Set before our dozen seats were the ubiquitous folders and blank name badges. The first page in the folder was a scrambled set of encouraging aphorisms titled, “101 Stress Relievers.” The page was blanketed with these hundred sayings spewed about in dozens of fonts and sizes, some reading across and others up and down. The workshop leader had been told the inanity of the layout was stress producing.

“Talk to yourself,” extolled one piece of advice further suggesting two phrases, “I can do a great job.” and “I can stay calm under pressure.” Another prodded, “Write down your fears. Write down your dreams. Write your congressman.”

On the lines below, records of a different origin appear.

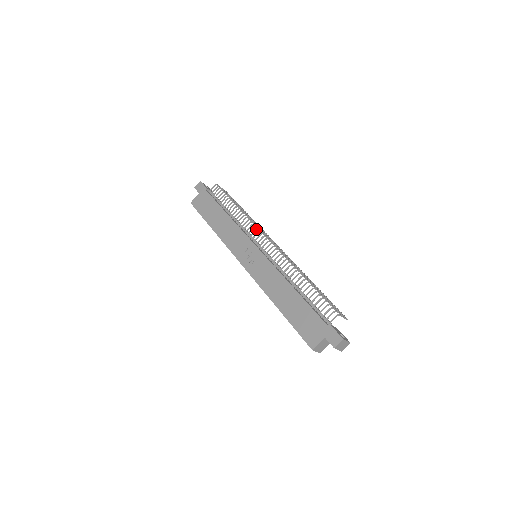
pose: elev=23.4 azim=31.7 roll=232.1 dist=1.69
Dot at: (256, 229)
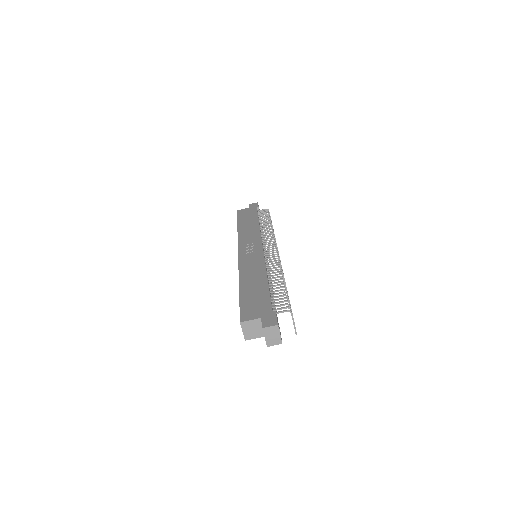
Dot at: (273, 239)
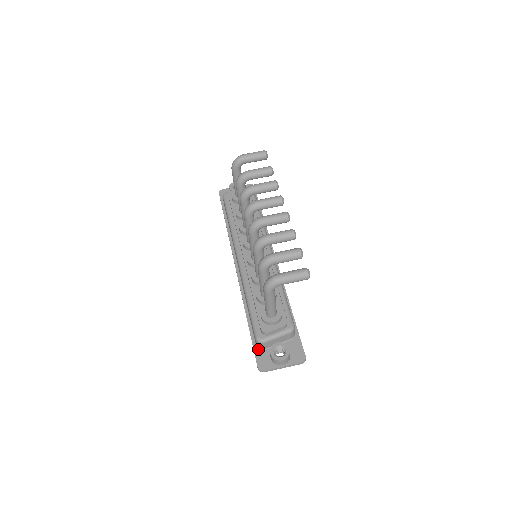
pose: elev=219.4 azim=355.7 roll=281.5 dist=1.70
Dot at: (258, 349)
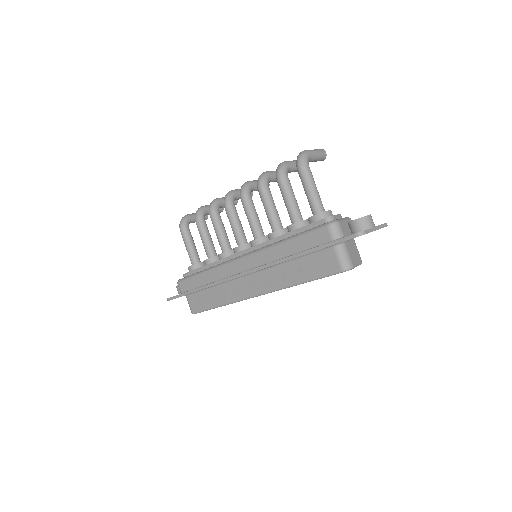
Dot at: (338, 239)
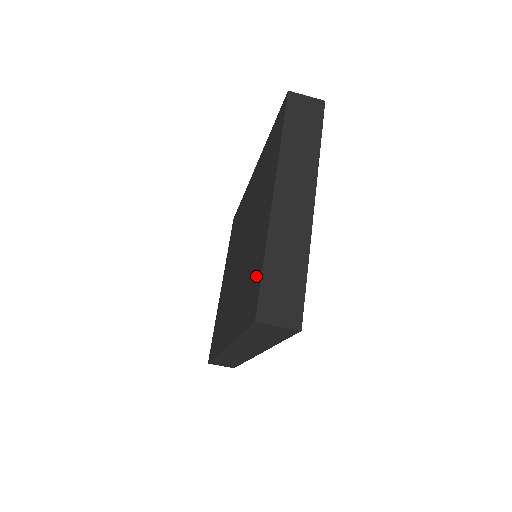
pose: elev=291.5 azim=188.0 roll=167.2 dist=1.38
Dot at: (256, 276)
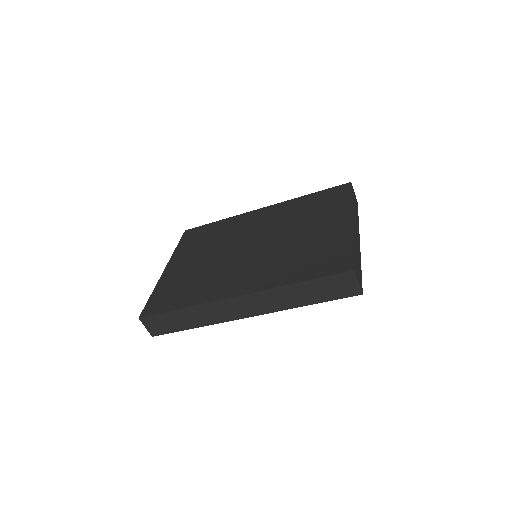
Dot at: (336, 252)
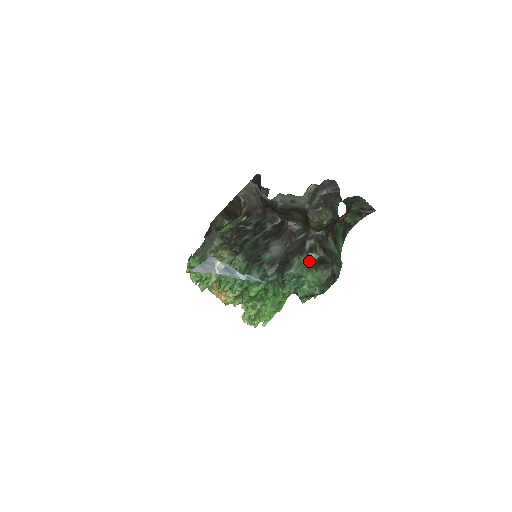
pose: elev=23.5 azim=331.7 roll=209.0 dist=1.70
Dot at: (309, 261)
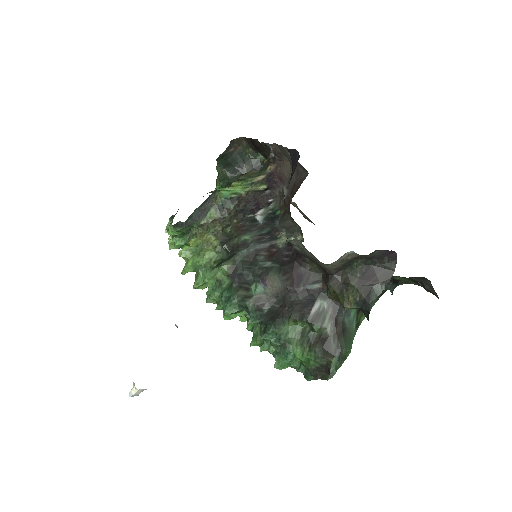
Dot at: (307, 330)
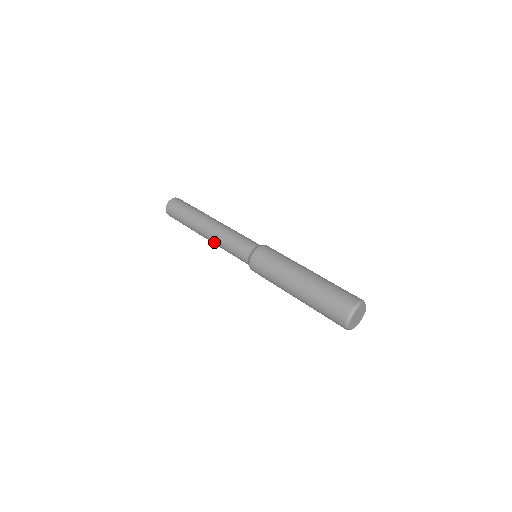
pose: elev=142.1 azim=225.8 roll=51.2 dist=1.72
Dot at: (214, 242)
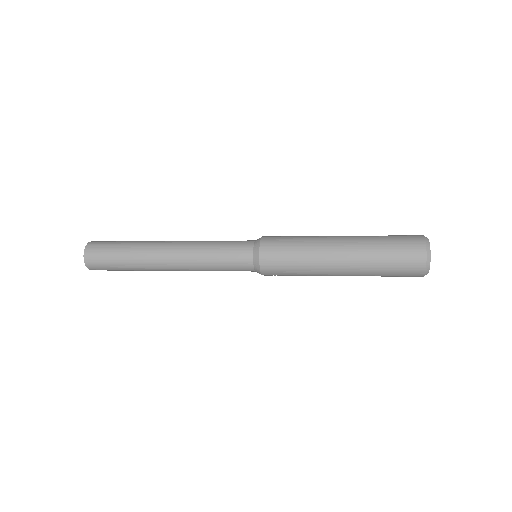
Dot at: (189, 270)
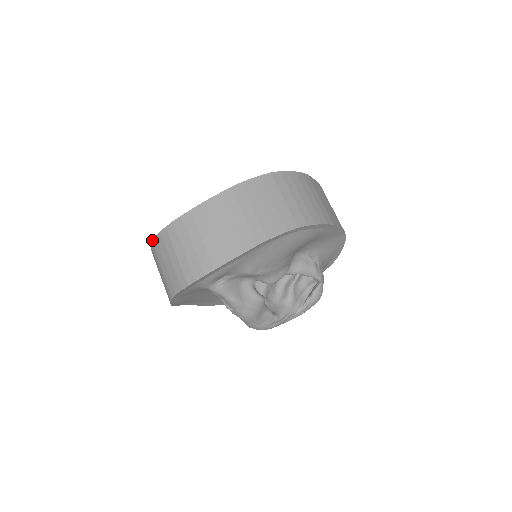
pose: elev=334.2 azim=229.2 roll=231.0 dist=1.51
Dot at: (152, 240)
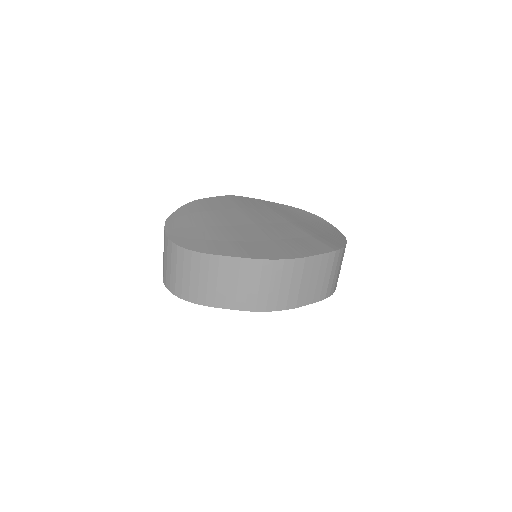
Dot at: (165, 221)
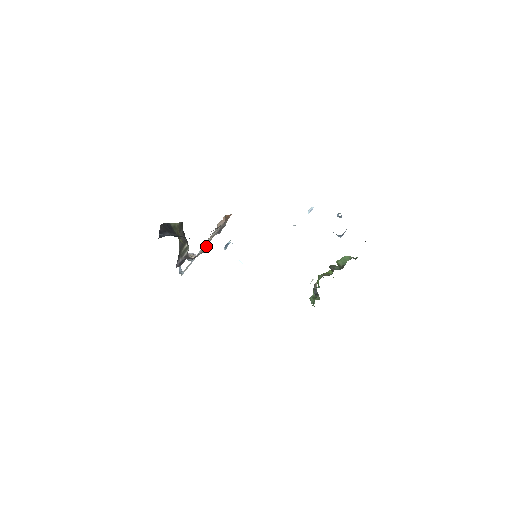
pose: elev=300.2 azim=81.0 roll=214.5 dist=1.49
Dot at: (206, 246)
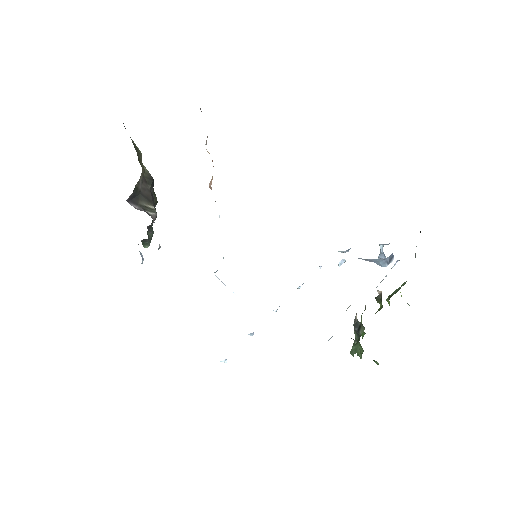
Dot at: occluded
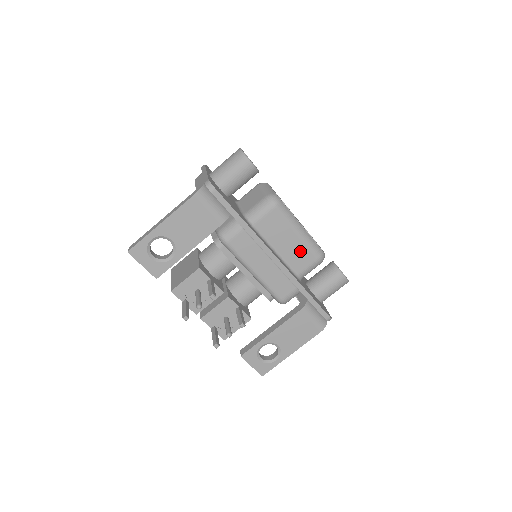
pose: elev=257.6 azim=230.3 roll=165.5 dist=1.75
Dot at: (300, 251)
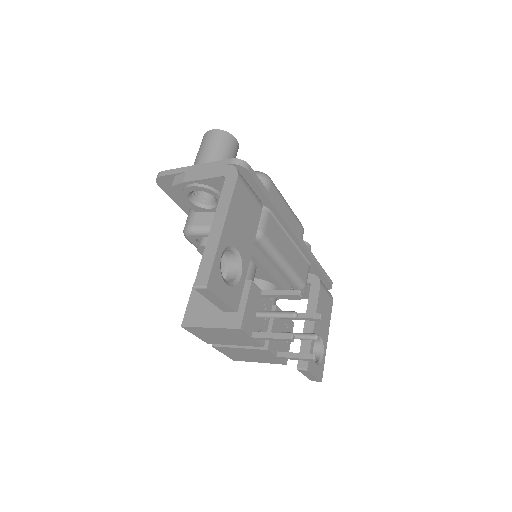
Dot at: (294, 226)
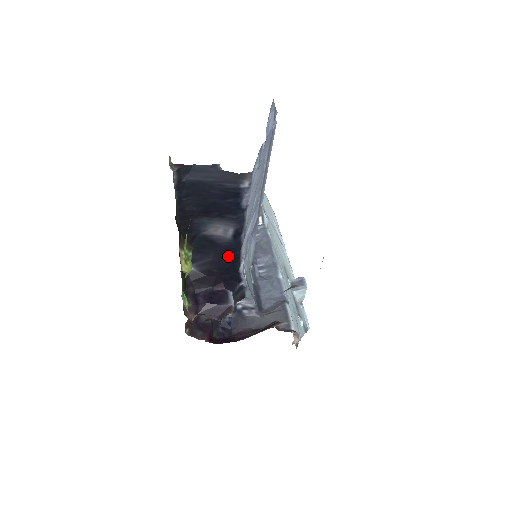
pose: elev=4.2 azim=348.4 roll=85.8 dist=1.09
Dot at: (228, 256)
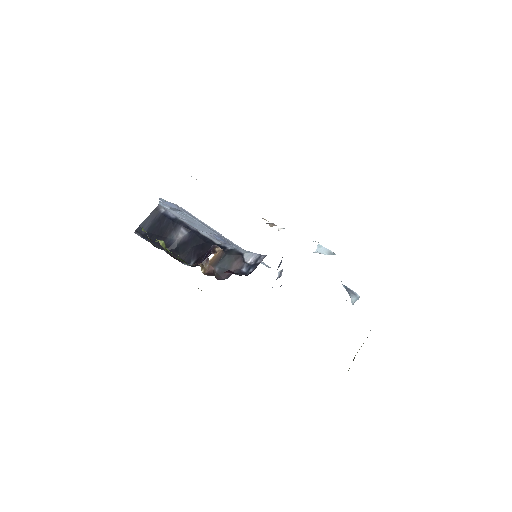
Dot at: (198, 241)
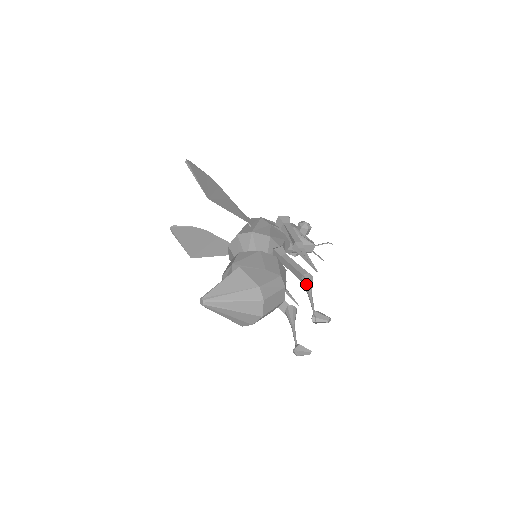
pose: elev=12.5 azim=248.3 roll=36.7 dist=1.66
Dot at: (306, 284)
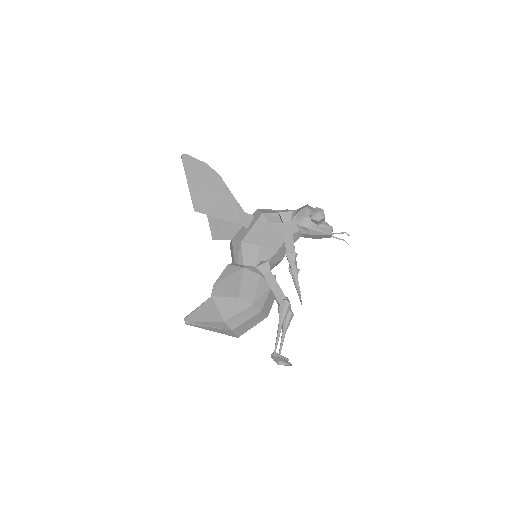
Dot at: (279, 313)
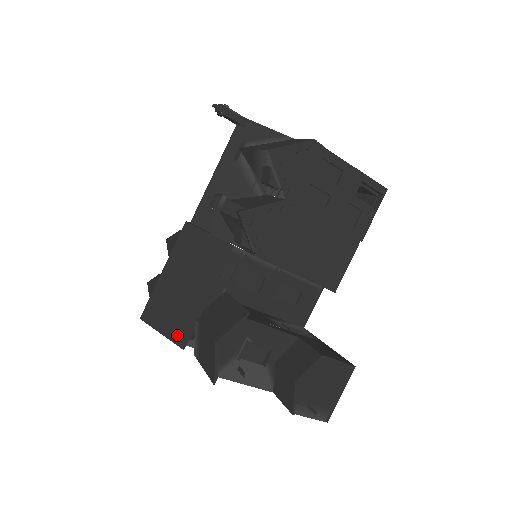
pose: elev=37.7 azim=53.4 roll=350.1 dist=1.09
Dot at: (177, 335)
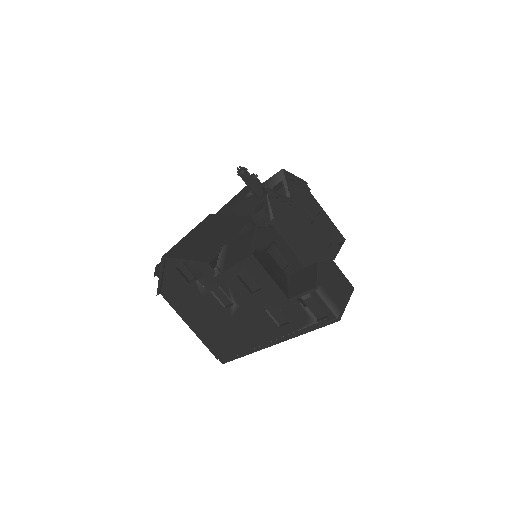
Dot at: (203, 257)
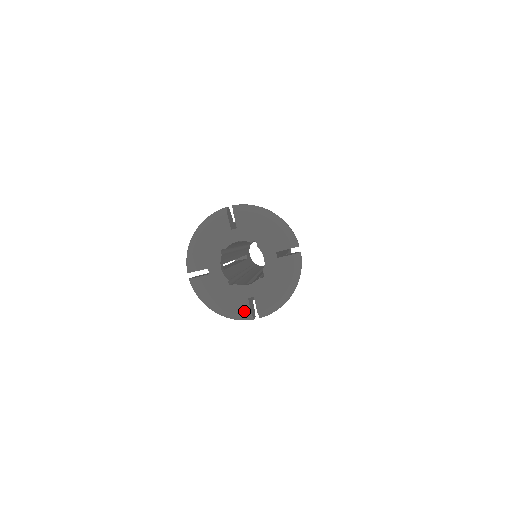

And that was that for the stress management portion of the day. It seemed sufficient. Short of passing out Valium, how much stress reduction is actually going to be accomplished in six hours minus one hour for lunch and two fifteen minute breaks?

The rest of the time was spent shaping us into attractive new hires. We needed different things. All we had in common was that we’d worked on-the-books (meaning we’d paid into our unemployment insurance funds) and had job histories. No small feat as it turns out.

Nine of us were young – I’m saying nobody closing in on 40 any time soon. Three of the young men – one black, two white – were laid off from the construction industry. Six more young people – two white women, two black men and one white man – came from the service sector from jobs in food service, educational services, retail and automobile repair. And three older workers (let’s say 45- to 60 years old) consisted of a white man out of work after two decades in menial non-union retail labor and two white women – one with top notch administrative and para-medic skills and me, refugee from a dinosaur industry.

The workshop leader was among us oldsters and was spot-on with her assessments of each of us. She rallied with the spirit of a wise if slightly tired scout mother. But it's got to be a tough job, trying to arm a disparate people with the tools to battle increasingly bad odds. There's the economy, of course. But that allows for everything else to escalate, she tells us. And she has touched at a piece of each of us by now, so we believe her. Discrimination is alive and well, prepare for it, she says. There are hundreds and in many cases thousands of applicants for a single job, be the best candidate and know someone on the inside. You will take an income cut, the older you are, the bigger the cut.

And that specific information that gets through, it is just damn terrifying, such as: Cut 25 years off your resume.

That's a quarter-century.

But she gave good workshop. Here's some of  my specialized good news: Desktop Publishing is one of the projected “future careers.”  Old white women are, as always, encouraged to return to school to update their skills or open a small business.

I think I see a future career in this interplay. All I need now is to get one of my daughters to pose for my honed, on-line resume photo.